---------- PROVIDED INFORMATION ----------

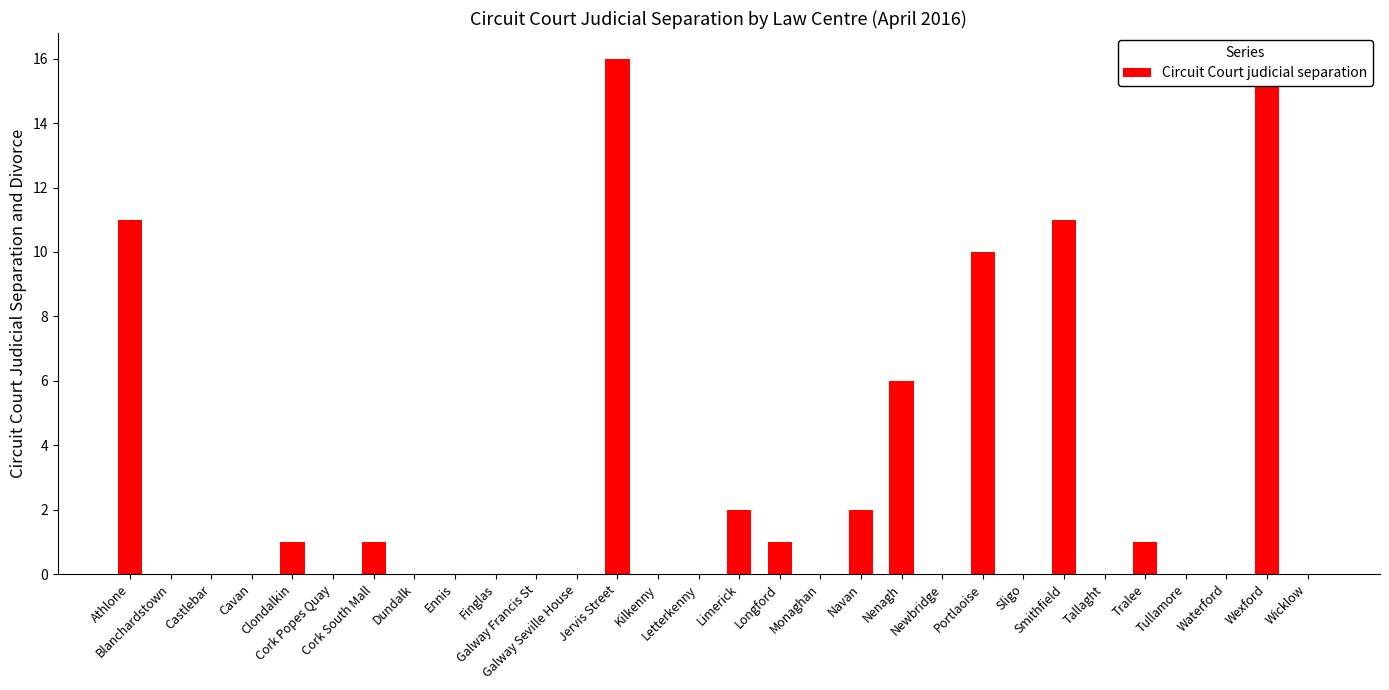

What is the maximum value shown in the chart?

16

----------
---------- PROVIDED INFORMATION ----------

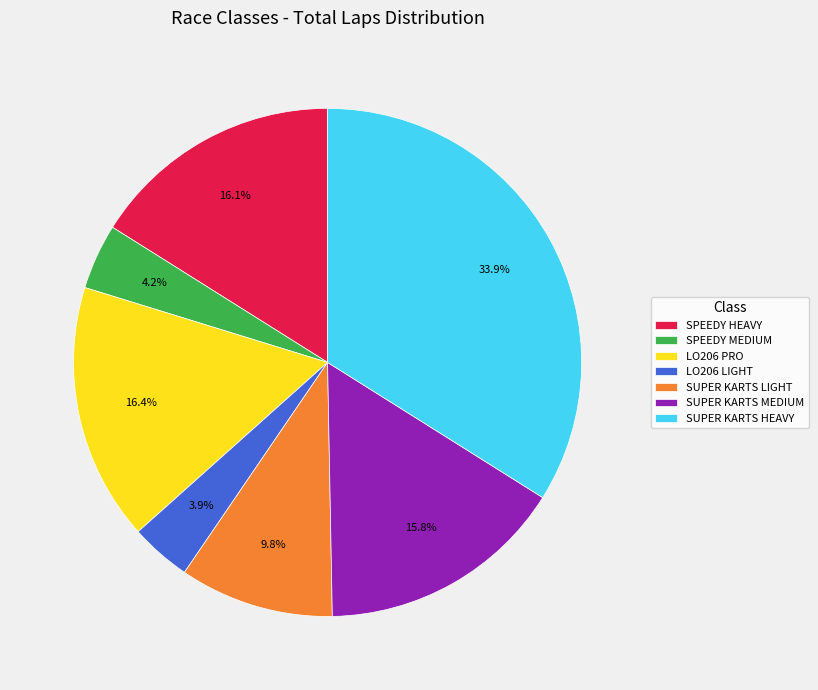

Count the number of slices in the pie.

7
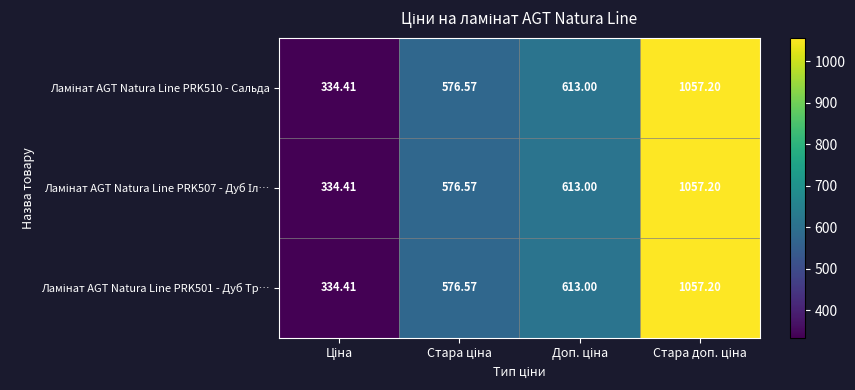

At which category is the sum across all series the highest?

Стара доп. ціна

----------

Copy the listing lines starting with the line containing "At which category" and going on through the line containing "Стара доп. ціна", replacing "category" with "group" and leaving everything else unchanged.

At which group is the sum across all series the highest?

Стара доп. ціна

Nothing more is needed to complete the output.